• [Source]
◇ ◇ ◇ ◇ ◇

7) LES CONDITIONS DE LA GUERRE IMPÉRIALISTE EN 1914 ET EN 1939
"C’est l’arrêt de la lutte de classe, ou plus exactement la destruction de la puissance de classe du prolétariat, la destruction de sa conscience, la déviation de ses luttes, que la bourgeoisie parvient à opérer par l'entremise de ses agents dons le prolétariat, en vidant ses luttes de leur contenu révolutionnaire et les engageant sur les rails du réformisme et du nationalisme, qui est la condition ultime et décisive de l’éclatement de la guerre impérialiste.
Ceci doit être compris non d'un point de vue étroit et limité d'un secteur national isolé, mais internationalement.

◇ ◇ ◇ ◇ ◇

• [Données fournies]
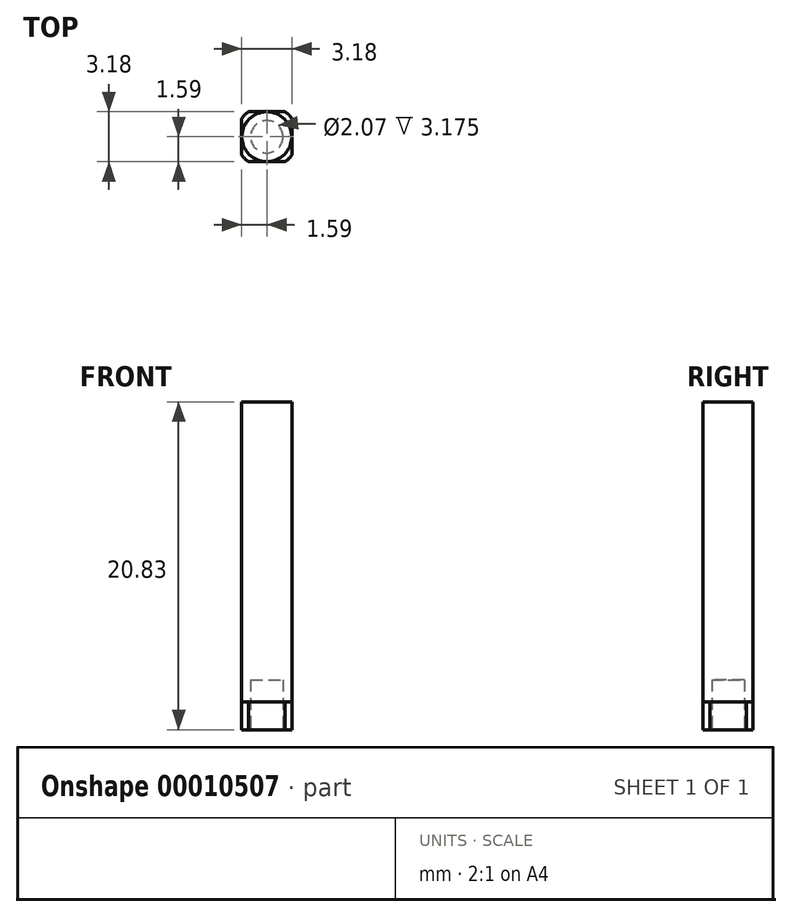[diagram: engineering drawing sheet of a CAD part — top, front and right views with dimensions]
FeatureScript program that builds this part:
annotation { "Feature Type Name" : "Feature", "Feature Type Description" : "" }
export const myFeature = defineFeature(function(context is Context, id is Id, definition is map)
    precondition{}
    {
        {
            var Q0;
            Q0=qCreatedBy(makeId("Top.planeOp"),FACE);
            var sketch = newSketch(context, id + "F0", { "sketchPlane" : qUnion([Q0])});
            skLineSegment(sketch, "E0.rect.bottom", {"start": v(1.16, 1.59) * mm, "end": v(-1.16, 1.59) * mm});
            skLineSegment(sketch, "E0.rect.top", {"start": v(1.16, -1.59) * mm, "end": v(-1.16, -1.59) * mm});
            skLineSegment(sketch, "E0.rect.left", {"start": v(1.59, 1.16) * mm, "end": v(1.59, -1.16) * mm});
            skLineSegment(sketch, "E0.rect.right", {"start": v(-1.59, 1.16) * mm, "end": v(-1.59, -1.16) * mm});
            skPoint(sketch, "E0.rect.middle", {"position": v(0, 0) * mm});
            skArc(sketch, "E1", {"start": v(-1.16, 1.59) * mm, "mid": v(-1.4, 1.4) * mm, "end": v(-1.59, 1.16) * mm});
            skPoint(sketch, "E2.orphan", {"position": v(1.59, 1.59) * mm});
            skPoint(sketch, "E3.orphan", {"position": v(-1.59, 1.59) * mm});
            skArc(sketch, "E4.trimOffspring", {"start": v(-1.59, -1.16) * mm, "mid": v(-1.4, -1.4) * mm, "end": v(-1.16, -1.59) * mm});
            skPoint(sketch, "E5.orphan", {"position": v(-1.59, -1.59) * mm});
            skArc(sketch, "E6.trimOffspring", {"start": v(1.16, -1.59) * mm, "mid": v(1.4, -1.4) * mm, "end": v(1.59, -1.16) * mm});
            skPoint(sketch, "E7.orphan", {"position": v(1.59, -1.59) * mm});
            skArc(sketch, "E8.trimOffspring", {"start": v(1.59, 1.16) * mm, "mid": v(1.4, 1.4) * mm, "end": v(1.16, 1.59) * mm});
            skSolve(sketch);
        }
        {
            var Q0;
            Q0 = qSketchRegion(id + "F0", true);
            extrude(context, id + "F1", {"entities" : qUnion([Q0]), "depth" : ((1 + 7 / 8) - 3 / 32) * mm});
        }
        {
            var Q0;
            Q0=makeQuery(id+"F1.opExtrude","CAP_FACE",FACE,{"disambiguationData":[OSD([sQuery(id+"F0.wireOp",EDGE,"E0.rect.bottom"),sQuery(id+"F0.wireOp",EDGE,"E0.rect.top"),sQuery(id+"F0.wireOp",EDGE,"E0.rect.left"),sQuery(id+"F0.wireOp",EDGE,"E0.rect.right"),sQuery(id+"F0.wireOp",EDGE,"E1"),sQuery(id+"F0.wireOp",EDGE,"E4.trimOffspring"),sQuery(id+"F0.wireOp",EDGE,"E6.trimOffspring"),sQuery(id+"F0.wireOp",EDGE,"E8.trimOffspring")])],"isStart":false});
            var sketch = newSketch(context, id + "F2", { "sketchPlane" : qUnion([Q0])});
            skCircle(sketch, "E9", {"center": v(0, 0) * mm, "radius": 1.59 * mm});
            skSolve(sketch);
        }
        {
            var Q0;
            Q0 = qSketchRegion(id + "F2", true);
            extrude(context, id + "F3", {"entities" : qUnion([Q0]), "operationType" : NewBodyOperationType.ADD, "depth" : 19.05 * mm});
        }
        {
            var Q0;
            Q0=makeQuery(id+"F1.opExtrude","CAP_FACE",FACE,{"disambiguationData":[OSD([sQuery(id+"F0.wireOp",EDGE,"E0.rect.bottom"),sQuery(id+"F0.wireOp",EDGE,"E0.rect.top"),sQuery(id+"F0.wireOp",EDGE,"E0.rect.left"),sQuery(id+"F0.wireOp",EDGE,"E0.rect.right"),sQuery(id+"F0.wireOp",EDGE,"E1"),sQuery(id+"F0.wireOp",EDGE,"E4.trimOffspring"),sQuery(id+"F0.wireOp",EDGE,"E6.trimOffspring"),sQuery(id+"F0.wireOp",EDGE,"E8.trimOffspring")])],"isStart":true});
            var sketch = newSketch(context, id + "F4", { "sketchPlane" : qUnion([Q0])});
            skCircle(sketch, "E10", {"center": v(0, 0) * mm, "radius": 1.03 * mm});
            skSolve(sketch);
        }
        {
            var Q0;
            Q0 = qSketchRegion(id + "F4", true);
            extrude(context, id + "F5", {"entities" : qUnion([Q0]), "operationType" : NewBodyOperationType.REMOVE, "oppositeDirection" : true, "depth" : 3.17 * mm});
        }
    });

◇ ◇ ◇ ◇ ◇

• [Tâches]
(1) Résumez en deux phrases le texte sur la guerre impérialiste.
(2) Poursuivez le texte sur la guerre impérialiste à la suite de sa dernière phrase.

• [Réponses]
(1) La condition ultime et décisive de l'éclatement de la guerre impérialiste est l'arrêt de la lutte de classe, c'est-à-dire la destruction de la puissance de classe du prolétariat et de sa conscience, ainsi que la déviation de ses luttes. La bourgeoisie y parvient grâce à ses agents, qui vident ces luttes de leur contenu révolutionnaire et les engagent sur les rails du réformisme et du nationalisme, ce qu'il faut comprendre à l'échelle internationale et non d'un seul secteur national.

(2)
Ainsi, la reprise partielle, la recrudescence de luttes et de mouvements de grèves constatés en 1913 en Russie ne diminue en rien notre affirmation. à regarder les choses de plus près, nous verrons que la puissance du prolétariat international à la veille de 1914,les victoires électorales, les grands partis sociaux-démocrates et les organisations syndicales de masse, gloire et fierté de la IIème Internationale, n'étaient qu'une apparence, une façade cachant sous son vernis le profond délabrement idéologique. Le mouvement ouvrier miné et pourri par l'opportunisme régnant en maître devait s'écrouler comme un château de cartes devant le premier souffle de guerre.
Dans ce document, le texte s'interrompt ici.